■ Task description ■
Please write out only the lines from the line with "Mobile Providers" to the line with "compared to other", inclusive, exactly as they stand below, without the pictures.

■ Extracted information ■
________________________

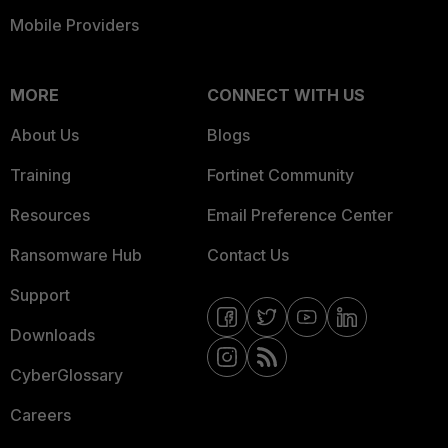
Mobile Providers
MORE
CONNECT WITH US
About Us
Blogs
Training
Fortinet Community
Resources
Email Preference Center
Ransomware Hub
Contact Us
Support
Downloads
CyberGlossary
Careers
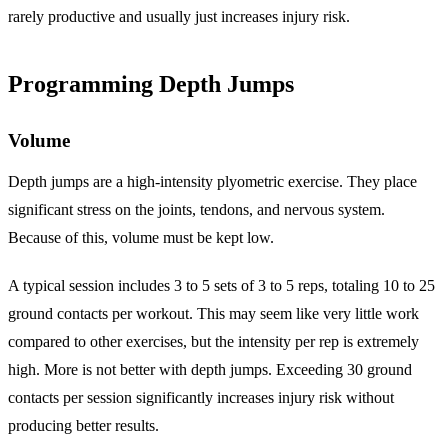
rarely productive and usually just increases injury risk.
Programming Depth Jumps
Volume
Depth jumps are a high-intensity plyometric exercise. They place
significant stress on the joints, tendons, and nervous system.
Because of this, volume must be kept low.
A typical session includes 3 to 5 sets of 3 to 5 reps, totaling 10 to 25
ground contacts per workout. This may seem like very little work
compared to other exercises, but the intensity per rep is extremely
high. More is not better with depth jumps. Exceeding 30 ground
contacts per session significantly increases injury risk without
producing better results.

________________________

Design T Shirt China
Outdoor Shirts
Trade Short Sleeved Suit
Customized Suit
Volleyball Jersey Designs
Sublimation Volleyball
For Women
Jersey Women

________________________

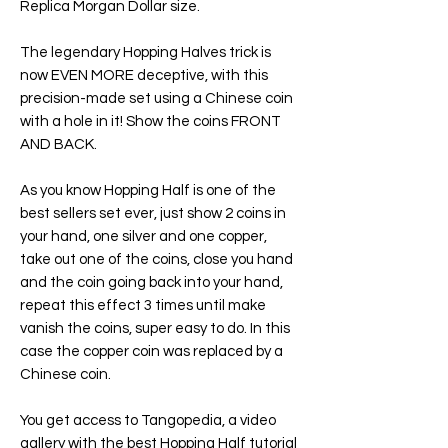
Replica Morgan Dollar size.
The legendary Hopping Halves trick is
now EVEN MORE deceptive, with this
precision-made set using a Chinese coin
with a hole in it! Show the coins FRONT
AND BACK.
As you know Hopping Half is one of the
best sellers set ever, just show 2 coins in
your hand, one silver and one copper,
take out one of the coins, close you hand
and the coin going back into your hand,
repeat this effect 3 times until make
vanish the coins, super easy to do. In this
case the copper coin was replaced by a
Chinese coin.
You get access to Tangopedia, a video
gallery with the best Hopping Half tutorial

________________________

■ Written answer ■
Mobile Providers
MORE
CONNECT WITH US
About Us
Blogs
Training
Fortinet Community
Resources
Email Preference Center
Ransomware Hub
Contact Us
Support
Downloads
CyberGlossary
Careers
rarely productive and usually just increases injury risk.
Programming Depth Jumps
Volume
Depth jumps are a high-intensity plyometric exercise. They place
significant stress on the joints, tendons, and nervous system.
Because of this, volume must be kept low.
A typical session includes 3 to 5 sets of 3 to 5 reps, totaling 10 to 25
ground contacts per workout. This may seem like very little work
compared to other exercises, but the intensity per rep is extremely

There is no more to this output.